Even though she sometimes finds herself talking to people whose worldview is at odds with her own, she said that by confronting someone with love and understanding, they are more likely to find common ground with her. It is only through finding common ground that people can begin to solve many of the issues surrounding equity, Sojourner said.

“When white-identifying Jews see the existential threat of antisemitism and ask all of us — whoever we are — to be with them and fight it, but then do not show up for the struggles of people of color, they diminish God and they diminish the work they are trying to do,” she said. “There is no ending antisemitism without eliminating anti-black racism. They are intrinsically linked.”

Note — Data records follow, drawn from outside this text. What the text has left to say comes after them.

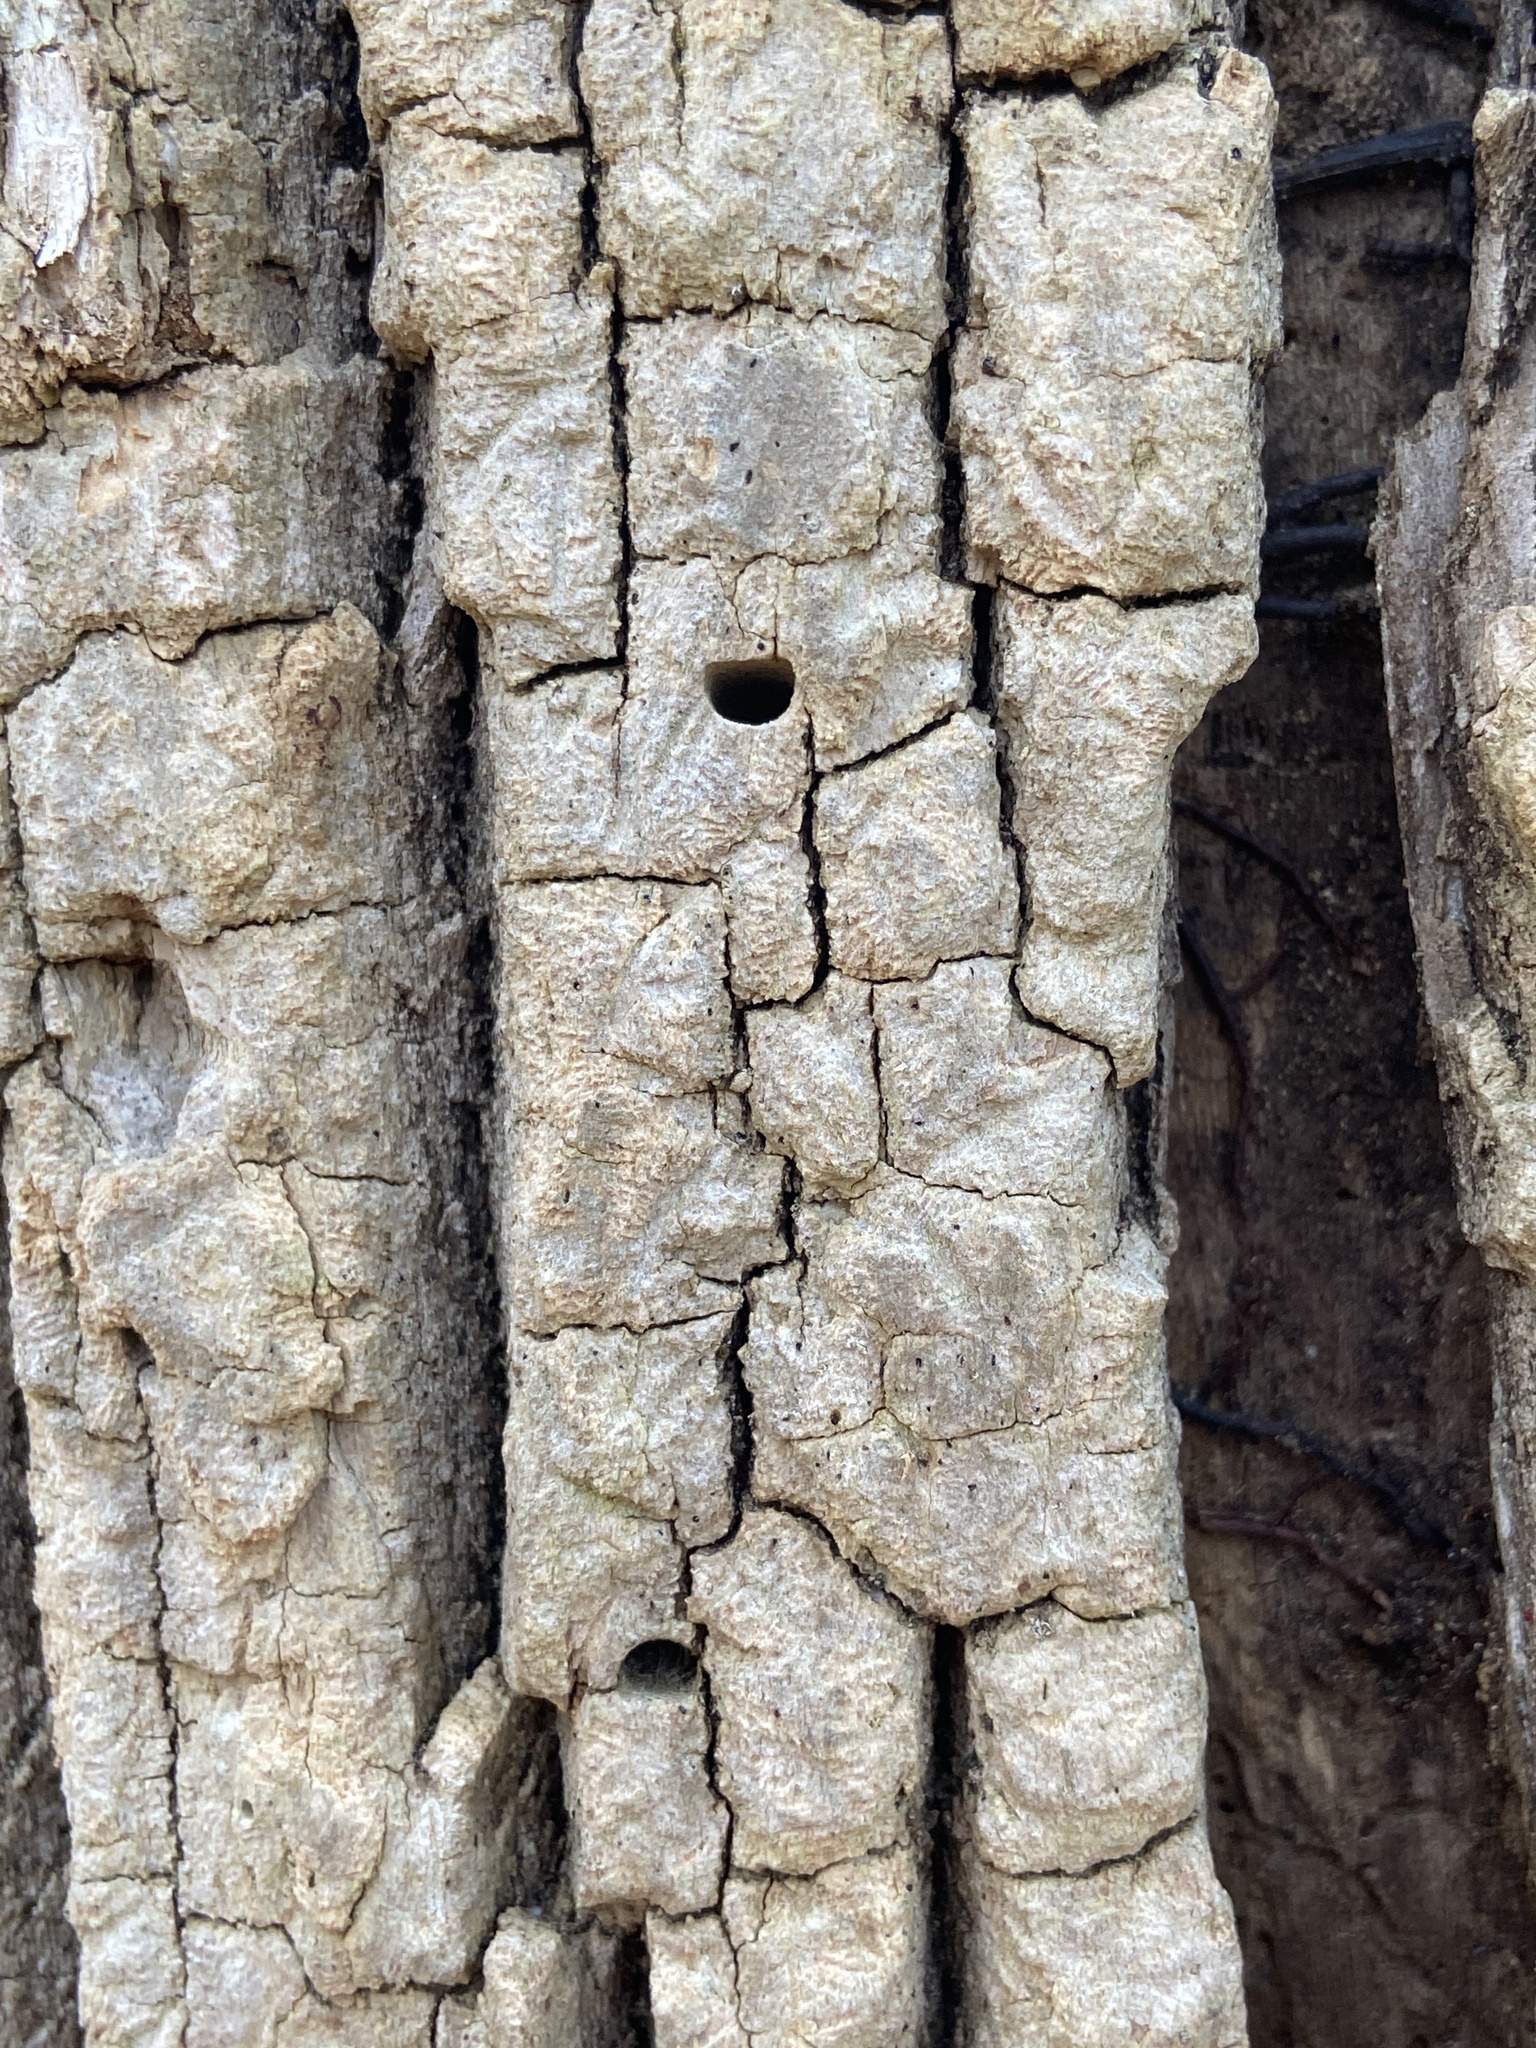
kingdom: Animalia
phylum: Arthropoda
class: Insecta
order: Coleoptera
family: Buprestidae
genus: Agrilus
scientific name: Agrilus planipennis
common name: Emerald ash borer
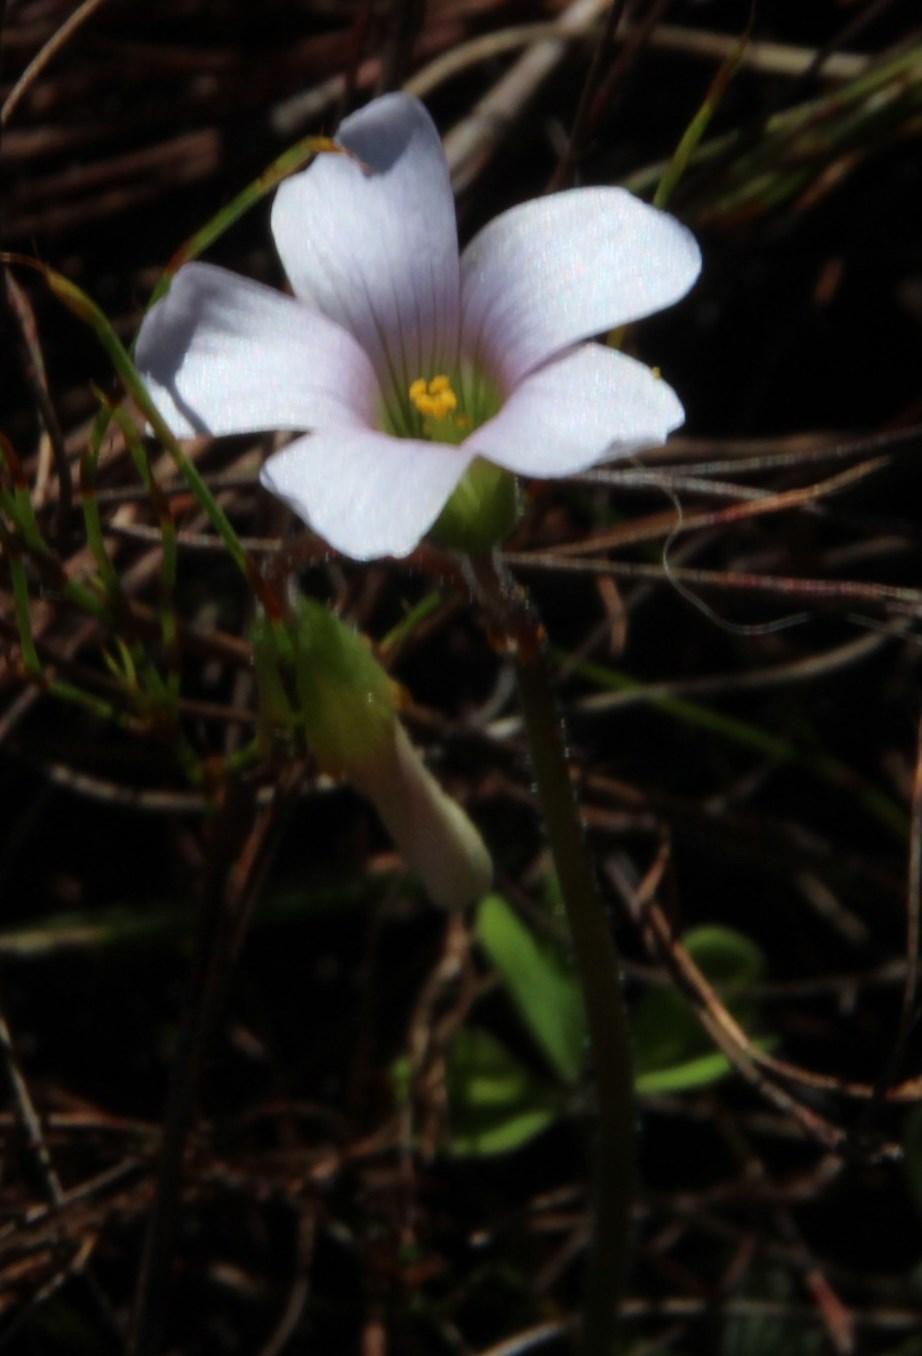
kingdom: Plantae
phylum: Tracheophyta
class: Magnoliopsida
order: Oxalidales
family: Oxalidaceae
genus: Oxalis
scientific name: Oxalis
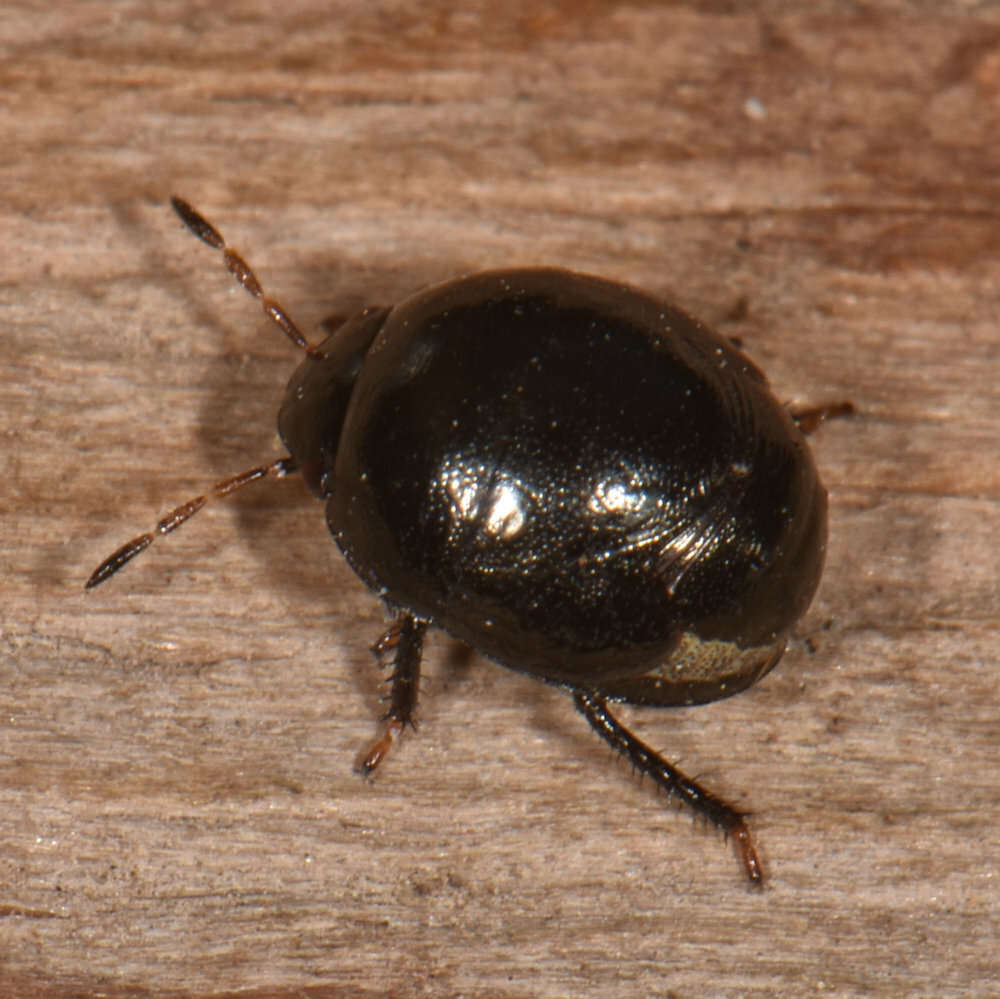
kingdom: Animalia
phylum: Arthropoda
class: Insecta
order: Hemiptera
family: Thyreocoridae
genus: Corimelaena
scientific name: Corimelaena pulicaria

This is not something that many white-identifying and white-passing Jews appreciate, Sojourner said.

She said many people become uncomfortable when phrases like social justice and racial equity come up. And conversations around critical race theory, which understands racism as thoroughly saturating American society and public policy, can be downright unsettling.

“What many people object to is the idea that white people need to be uncomfortable,” Sojourner said. “What they do not realize is that [their children] are already uncomfortable. [Kids] know something is missing and that they are not getting the whole picture.”

Sojourner herself has a background in education. She received a bachelor’s degree in technical theater and black theater history from University of California, Santa Barbara, and a master’s degree in transformative leadership and social change from Maryland University of Integrative Health.

But while critical race theory is a product of academia and is being used as a weapon in the culture wars, “it is not something that is taught — not even in high school,” she said. “I am not aware of any advanced placement classes on critical race theory.”

A self-described “wordsmith,” Sojourner said she is working on a novel, but is tight-lipped about the details. “It is too delicious and somebody else will try to grab it,” she said. “It is not something that is out there right now.”